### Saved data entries
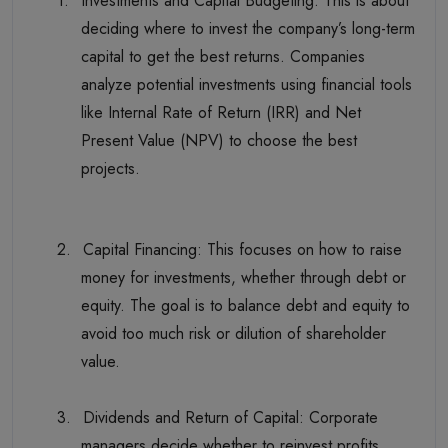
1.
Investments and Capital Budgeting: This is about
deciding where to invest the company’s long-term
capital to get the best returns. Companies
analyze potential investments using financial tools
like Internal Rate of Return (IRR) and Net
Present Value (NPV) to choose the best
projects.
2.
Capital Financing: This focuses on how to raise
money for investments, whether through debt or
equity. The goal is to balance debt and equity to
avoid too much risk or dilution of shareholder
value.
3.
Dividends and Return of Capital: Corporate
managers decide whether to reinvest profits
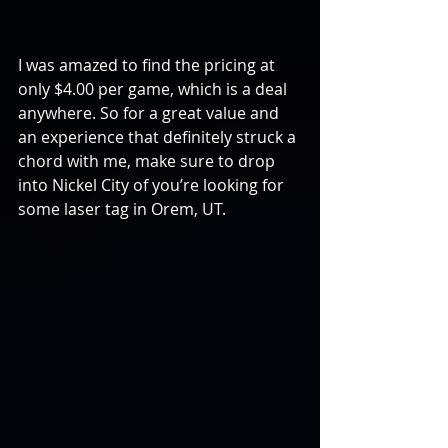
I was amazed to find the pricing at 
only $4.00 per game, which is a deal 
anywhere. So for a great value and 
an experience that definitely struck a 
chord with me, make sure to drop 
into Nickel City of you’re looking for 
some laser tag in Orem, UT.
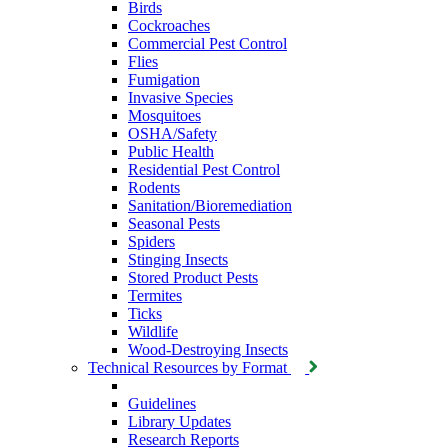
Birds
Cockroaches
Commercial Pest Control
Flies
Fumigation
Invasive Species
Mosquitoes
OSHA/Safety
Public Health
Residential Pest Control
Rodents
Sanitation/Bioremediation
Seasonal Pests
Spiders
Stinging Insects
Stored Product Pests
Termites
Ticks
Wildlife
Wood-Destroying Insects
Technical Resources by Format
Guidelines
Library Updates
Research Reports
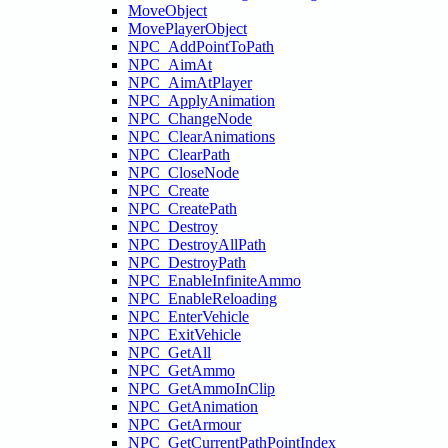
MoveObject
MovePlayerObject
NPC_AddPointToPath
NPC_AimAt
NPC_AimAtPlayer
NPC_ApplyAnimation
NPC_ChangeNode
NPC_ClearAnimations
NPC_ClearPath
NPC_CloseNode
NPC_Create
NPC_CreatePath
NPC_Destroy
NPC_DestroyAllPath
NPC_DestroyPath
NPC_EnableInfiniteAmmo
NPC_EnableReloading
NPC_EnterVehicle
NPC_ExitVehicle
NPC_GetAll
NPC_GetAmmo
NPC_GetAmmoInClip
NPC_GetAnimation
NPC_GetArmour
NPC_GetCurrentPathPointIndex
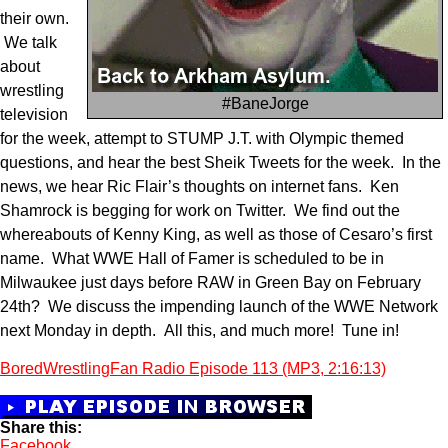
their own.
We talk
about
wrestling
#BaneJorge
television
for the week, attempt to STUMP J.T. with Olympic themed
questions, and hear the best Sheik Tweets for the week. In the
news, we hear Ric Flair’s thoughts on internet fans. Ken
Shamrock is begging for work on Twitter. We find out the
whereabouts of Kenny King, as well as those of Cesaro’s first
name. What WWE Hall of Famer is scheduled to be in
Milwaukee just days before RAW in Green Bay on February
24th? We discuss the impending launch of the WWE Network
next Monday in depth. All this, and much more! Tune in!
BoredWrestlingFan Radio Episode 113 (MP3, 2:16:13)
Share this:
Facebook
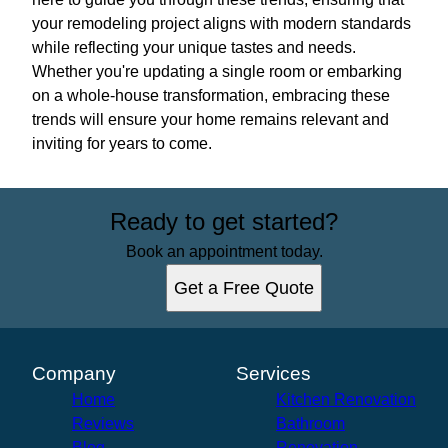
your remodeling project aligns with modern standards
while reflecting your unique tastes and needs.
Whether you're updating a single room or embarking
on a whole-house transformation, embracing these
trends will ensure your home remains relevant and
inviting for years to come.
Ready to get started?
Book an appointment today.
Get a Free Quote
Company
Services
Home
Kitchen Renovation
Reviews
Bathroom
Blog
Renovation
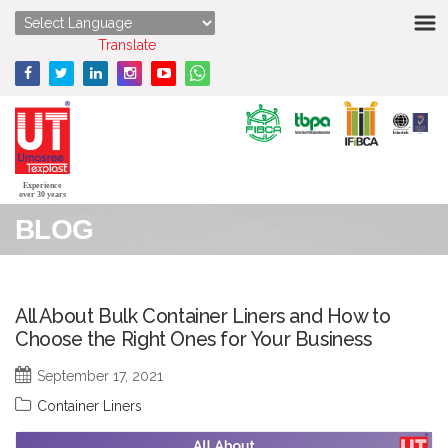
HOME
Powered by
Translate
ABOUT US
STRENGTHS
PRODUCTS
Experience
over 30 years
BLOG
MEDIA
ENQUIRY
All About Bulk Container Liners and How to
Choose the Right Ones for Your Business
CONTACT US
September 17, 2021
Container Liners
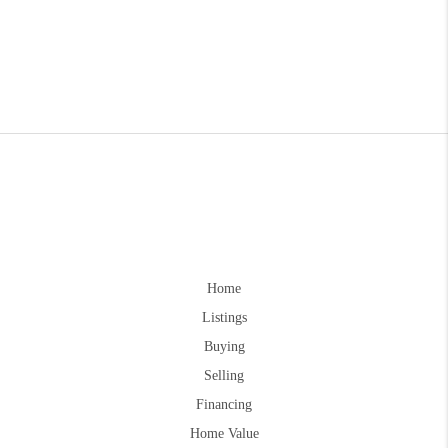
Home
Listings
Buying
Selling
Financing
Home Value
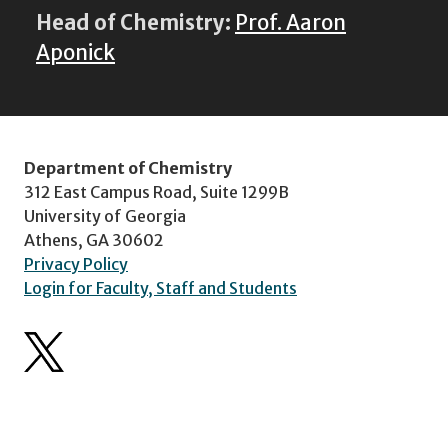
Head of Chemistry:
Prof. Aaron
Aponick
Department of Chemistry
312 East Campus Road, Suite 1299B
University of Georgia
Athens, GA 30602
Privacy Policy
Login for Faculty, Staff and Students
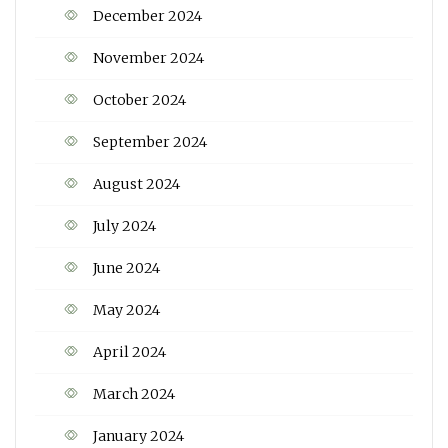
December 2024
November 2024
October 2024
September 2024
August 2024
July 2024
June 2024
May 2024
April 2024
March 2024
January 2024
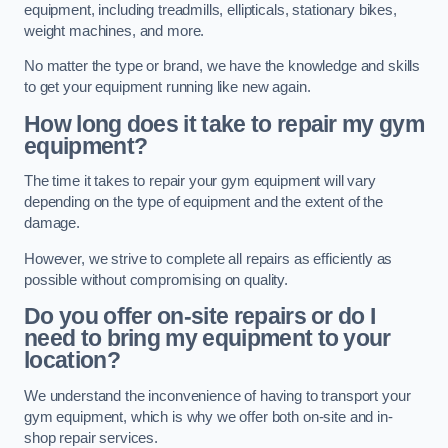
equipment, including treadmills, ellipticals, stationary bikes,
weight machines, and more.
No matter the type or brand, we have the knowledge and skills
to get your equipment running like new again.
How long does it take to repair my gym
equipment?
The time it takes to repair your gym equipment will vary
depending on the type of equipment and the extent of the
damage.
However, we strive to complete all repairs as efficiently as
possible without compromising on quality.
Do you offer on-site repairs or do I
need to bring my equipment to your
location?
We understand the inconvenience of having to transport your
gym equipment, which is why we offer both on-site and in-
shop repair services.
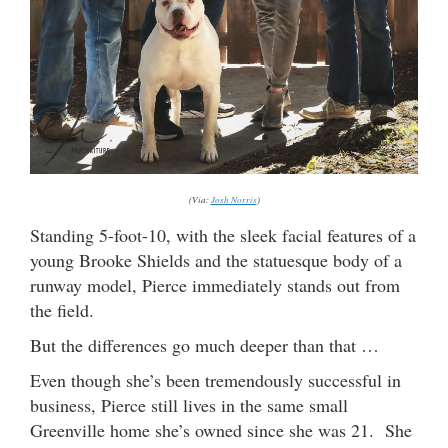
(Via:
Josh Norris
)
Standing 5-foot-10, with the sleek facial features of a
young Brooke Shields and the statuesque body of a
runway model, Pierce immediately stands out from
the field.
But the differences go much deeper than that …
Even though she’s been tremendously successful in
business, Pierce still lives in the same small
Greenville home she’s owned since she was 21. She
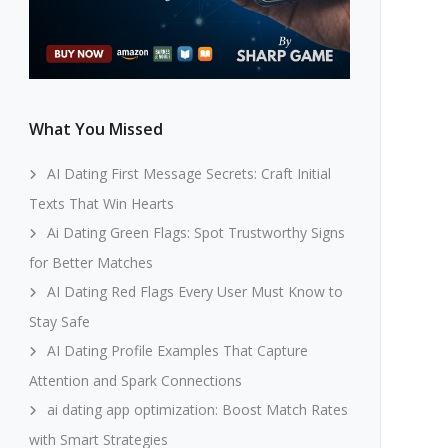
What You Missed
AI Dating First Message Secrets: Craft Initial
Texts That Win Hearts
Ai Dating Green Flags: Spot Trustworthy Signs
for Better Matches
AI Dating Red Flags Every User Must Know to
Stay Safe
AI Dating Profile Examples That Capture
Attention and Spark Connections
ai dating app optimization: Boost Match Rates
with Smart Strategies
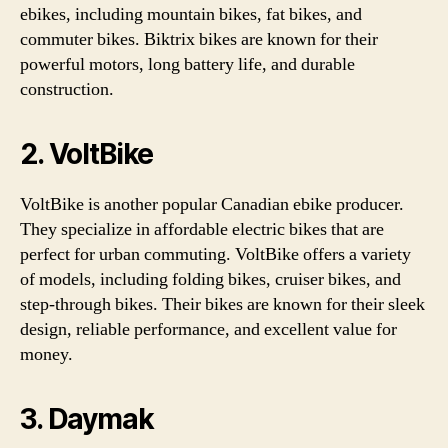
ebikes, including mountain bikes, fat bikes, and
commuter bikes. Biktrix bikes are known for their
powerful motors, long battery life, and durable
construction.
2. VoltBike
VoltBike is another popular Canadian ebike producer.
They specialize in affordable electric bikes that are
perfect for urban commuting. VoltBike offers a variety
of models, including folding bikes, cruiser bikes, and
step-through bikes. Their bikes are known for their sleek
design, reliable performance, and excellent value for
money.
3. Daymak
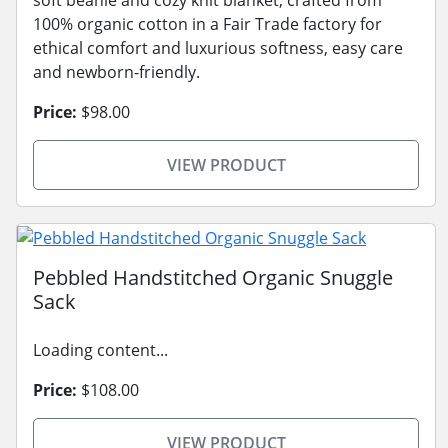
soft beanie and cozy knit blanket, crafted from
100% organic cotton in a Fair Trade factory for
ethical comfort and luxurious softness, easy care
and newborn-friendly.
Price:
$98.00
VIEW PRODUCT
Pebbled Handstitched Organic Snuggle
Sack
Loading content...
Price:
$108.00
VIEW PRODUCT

### TASK TO CARRY OUT
All of the data is to be transcribed exactly, with images omitted.

### OUTPUT FOR THIS EXERCISE
1.
Investments and Capital Budgeting: This is about
deciding where to invest the company’s long-term
capital to get the best returns. Companies
analyze potential investments using financial tools
like Internal Rate of Return (IRR) and Net
Present Value (NPV) to choose the best
projects.
2.
Capital Financing: This focuses on how to raise
money for investments, whether through debt or
equity. The goal is to balance debt and equity to
avoid too much risk or dilution of shareholder
value.
3.
Dividends and Return of Capital: Corporate
managers decide whether to reinvest profits
I was amazed to find the pricing at 
only $4.00 per game, which is a deal 
anywhere. So for a great value and 
an experience that definitely struck a 
chord with me, make sure to drop 
into Nickel City of you’re looking for 
some laser tag in Orem, UT.
Birds
Cockroaches
Commercial Pest Control
Flies
Fumigation
Invasive Species
Mosquitoes
OSHA/Safety
Public Health
Residential Pest Control
Rodents
Sanitation/Bioremediation
Seasonal Pests
Spiders
Stinging Insects
Stored Product Pests
Termites
Ticks
Wildlife
Wood-Destroying Insects
Technical Resources by Format
Guidelines
Library Updates
Research Reports
MoveObject
MovePlayerObject
NPC_AddPointToPath
NPC_AimAt
NPC_AimAtPlayer
NPC_ApplyAnimation
NPC_ChangeNode
NPC_ClearAnimations
NPC_ClearPath
NPC_CloseNode
NPC_Create
NPC_CreatePath
NPC_Destroy
NPC_DestroyAllPath
NPC_DestroyPath
NPC_EnableInfiniteAmmo
NPC_EnableReloading
NPC_EnterVehicle
NPC_ExitVehicle
NPC_GetAll
NPC_GetAmmo
NPC_GetAmmoInClip
NPC_GetAnimation
NPC_GetArmour
NPC_GetCurrentPathPointIndex
their own.
We talk
about
wrestling
#BaneJorge
television
for the week, attempt to STUMP J.T. with Olympic themed
questions, and hear the best Sheik Tweets for the week. In the
news, we hear Ric Flair’s thoughts on internet fans. Ken
Shamrock is begging for work on Twitter. We find out the
whereabouts of Kenny King, as well as those of Cesaro’s first
name. What WWE Hall of Famer is scheduled to be in
Milwaukee just days before RAW in Green Bay on February
24th? We discuss the impending launch of the WWE Network
next Monday in depth. All this, and much more! Tune in!
BoredWrestlingFan Radio Episode 113 (MP3, 2:16:13)
Share this:
Facebook
your remodeling project aligns with modern standards
while reflecting your unique tastes and needs.
Whether you're updating a single room or embarking
on a whole-house transformation, embracing these
trends will ensure your home remains relevant and
inviting for years to come.
Ready to get started?
Book an appointment today.
Get a Free Quote
Company
Services
Home
Kitchen Renovation
Reviews
Bathroom
Blog
Renovation
HOME
Powered by
Translate
ABOUT US
STRENGTHS
PRODUCTS
Experience
over 30 years
BLOG
MEDIA
ENQUIRY
All About Bulk Container Liners and How to
Choose the Right Ones for Your Business
CONTACT US
September 17, 2021
Container Liners
Home
Listings
Buying
Selling
Financing
Home Value
Head of Chemistry:
Prof. Aaron
Aponick
Department of Chemistry
312 East Campus Road, Suite 1299B
University of Georgia
Athens, GA 30602
Privacy Policy
Login for Faculty, Staff and Students
December 2024
November 2024
October 2024
September 2024
August 2024
July 2024
June 2024
May 2024
April 2024
March 2024
January 2024
equipment, including treadmills, ellipticals, stationary bikes,
weight machines, and more.
No matter the type or brand, we have the knowledge and skills
to get your equipment running like new again.
How long does it take to repair my gym
equipment?
The time it takes to repair your gym equipment will vary
depending on the type of equipment and the extent of the
damage.
However, we strive to complete all repairs as efficiently as
possible without compromising on quality.
Do you offer on-site repairs or do I
need to bring my equipment to your
location?
We understand the inconvenience of having to transport your
gym equipment, which is why we offer both on-site and in-
shop repair services.
(Via:
Josh Norris
)
Standing 5-foot-10, with the sleek facial features of a
young Brooke Shields and the statuesque body of a
runway model, Pierce immediately stands out from
the field.
But the differences go much deeper than that …
Even though she’s been tremendously successful in
business, Pierce still lives in the same small
Greenville home she’s owned since she was 21. She
What You Missed
AI Dating First Message Secrets: Craft Initial
Texts That Win Hearts
Ai Dating Green Flags: Spot Trustworthy Signs
for Better Matches
AI Dating Red Flags Every User Must Know to
Stay Safe
AI Dating Profile Examples That Capture
Attention and Spark Connections
ai dating app optimization: Boost Match Rates
with Smart Strategies
ebikes, including mountain bikes, fat bikes, and
commuter bikes. Biktrix bikes are known for their
powerful motors, long battery life, and durable
construction.
2. VoltBike
VoltBike is another popular Canadian ebike producer.
They specialize in affordable electric bikes that are
perfect for urban commuting. VoltBike offers a variety
of models, including folding bikes, cruiser bikes, and
step-through bikes. Their bikes are known for their sleek
design, reliable performance, and excellent value for
money.
3. Daymak
soft beanie and cozy knit blanket, crafted from
100% organic cotton in a Fair Trade factory for
ethical comfort and luxurious softness, easy care
and newborn-friendly.
Price:
$98.00
VIEW PRODUCT
Pebbled Handstitched Organic Snuggle
Sack
Loading content...
Price:
$108.00
VIEW PRODUCT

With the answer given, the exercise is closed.